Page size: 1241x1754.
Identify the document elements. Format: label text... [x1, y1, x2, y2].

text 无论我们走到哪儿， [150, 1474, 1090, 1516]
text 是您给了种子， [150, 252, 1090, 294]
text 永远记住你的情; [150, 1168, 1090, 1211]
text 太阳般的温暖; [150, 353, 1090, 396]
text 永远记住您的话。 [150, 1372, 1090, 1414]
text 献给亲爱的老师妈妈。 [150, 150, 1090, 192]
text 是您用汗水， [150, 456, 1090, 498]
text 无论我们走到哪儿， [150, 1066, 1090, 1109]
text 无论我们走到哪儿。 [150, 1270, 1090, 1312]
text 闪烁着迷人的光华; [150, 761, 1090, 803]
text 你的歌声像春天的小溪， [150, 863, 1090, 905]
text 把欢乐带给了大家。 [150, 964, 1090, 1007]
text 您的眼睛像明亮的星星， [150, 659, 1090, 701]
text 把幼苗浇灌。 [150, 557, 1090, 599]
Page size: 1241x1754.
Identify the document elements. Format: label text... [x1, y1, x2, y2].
--------------------
Set out the entries once more, word for word.

_Task response_.
Page size: 1241x1754.
Identify the document elements. Format: label text... [x1, y1, x2, y2].

text 无论我们走到哪儿， [150, 1474, 1090, 1516]
text 是您给了种子， [150, 252, 1090, 294]
text 永远记住你的情; [150, 1168, 1090, 1211]
text 太阳般的温暖; [150, 353, 1090, 396]
text 永远记住您的话。 [150, 1372, 1090, 1414]
text 献给亲爱的老师妈妈。 [150, 150, 1090, 192]
text 是您用汗水， [150, 456, 1090, 498]
text 无论我们走到哪儿， [150, 1066, 1090, 1109]
text 无论我们走到哪儿。 [150, 1270, 1090, 1312]
text 闪烁着迷人的光华; [150, 761, 1090, 803]
text 你的歌声像春天的小溪， [150, 863, 1090, 905]
text 把欢乐带给了大家。 [150, 964, 1090, 1007]
text 您的眼睛像明亮的星星， [150, 659, 1090, 701]
text 把幼苗浇灌。 [150, 557, 1090, 599]
Page size: 1241x1754.
Identify the document elements. Format: label text... [x1, y1, x2, y2].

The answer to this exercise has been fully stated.